Our macro-friendly version of this spicy, herbaceous Northern Thai dish (referred to as laab, larb or laap) sticks to the traditional use of pork, but you can also substitute chicken, beef, fish or tofu.
The real secret is the toasted rice powder, which gives laab its signature crunchy texture. Then, top it off with a pile of fresh herbs to cool down the spice, and get ready to use this as the source of your meal prep for at least two or three days—if it will last that long in your household.

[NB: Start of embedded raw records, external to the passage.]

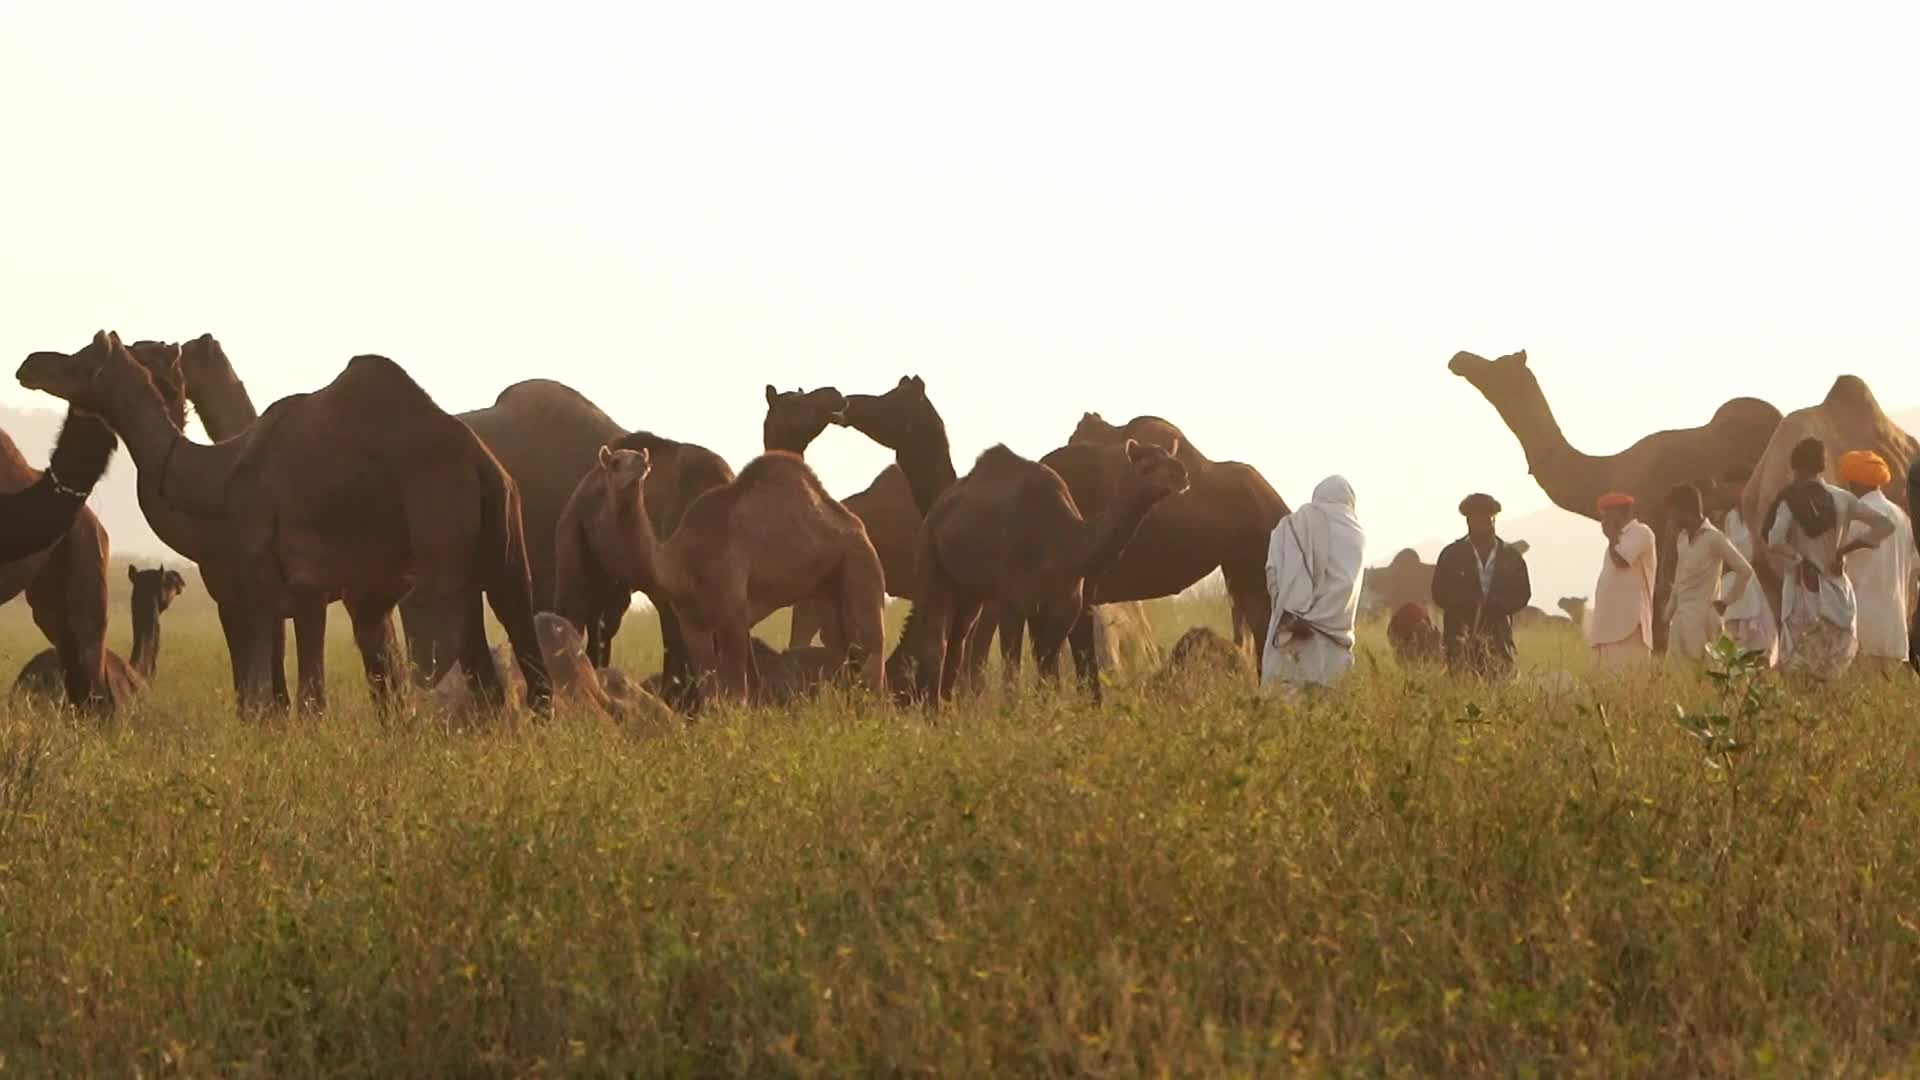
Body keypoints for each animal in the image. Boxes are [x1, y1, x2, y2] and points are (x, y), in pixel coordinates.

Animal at [555, 446, 885, 703]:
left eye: (638, 457)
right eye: (615, 462)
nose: (640, 464)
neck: (682, 562)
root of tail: (858, 527)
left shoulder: (733, 614)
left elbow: (737, 692)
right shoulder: (692, 622)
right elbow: (709, 691)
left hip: (860, 564)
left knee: (871, 651)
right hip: (829, 588)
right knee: (845, 654)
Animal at [906, 440, 1190, 702]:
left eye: (1170, 455)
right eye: (1148, 465)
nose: (1182, 473)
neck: (1064, 541)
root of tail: (937, 509)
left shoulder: (1065, 603)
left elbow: (1047, 667)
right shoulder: (1013, 601)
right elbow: (1013, 668)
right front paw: (1014, 712)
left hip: (970, 591)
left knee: (958, 639)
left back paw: (948, 708)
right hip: (930, 557)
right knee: (937, 641)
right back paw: (935, 712)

To toast the rice, add the uncooked rice to a frying pan over medium heat (do not spray the pan with cooking spray). Regularly shake or stir the rice until it is evenly golden brown, about 5–10 minutes.
When the rice is golden, remove from heat and let it cool for a few minutes. Then, using a spice grinder, food processor or mortar and pestle, grind the rice into a powder-like substance. Set aside.
Cook the pork in a frying pan over medium-high heat, using a spatula to break up the large bits, until no pink remains. Remove frying pan from heat and add the fish sauce, chili and sugar directly into the hot pan. Toss to combine. Transfer the mixture to a bowl and add the lime juice, scallions, shallots, cilantro and mint.
Spoon the laab into lettuce leaves and serve it with sticky rice. Just be sure to calculate the macros for the rice on the side!
Thai food is all about a balance of flavors, but remember, you can always adjust those flavors to suit your taste. If you prefer sour, add a little more lime juice. Want more spice? Add a few dashes of hot sauce.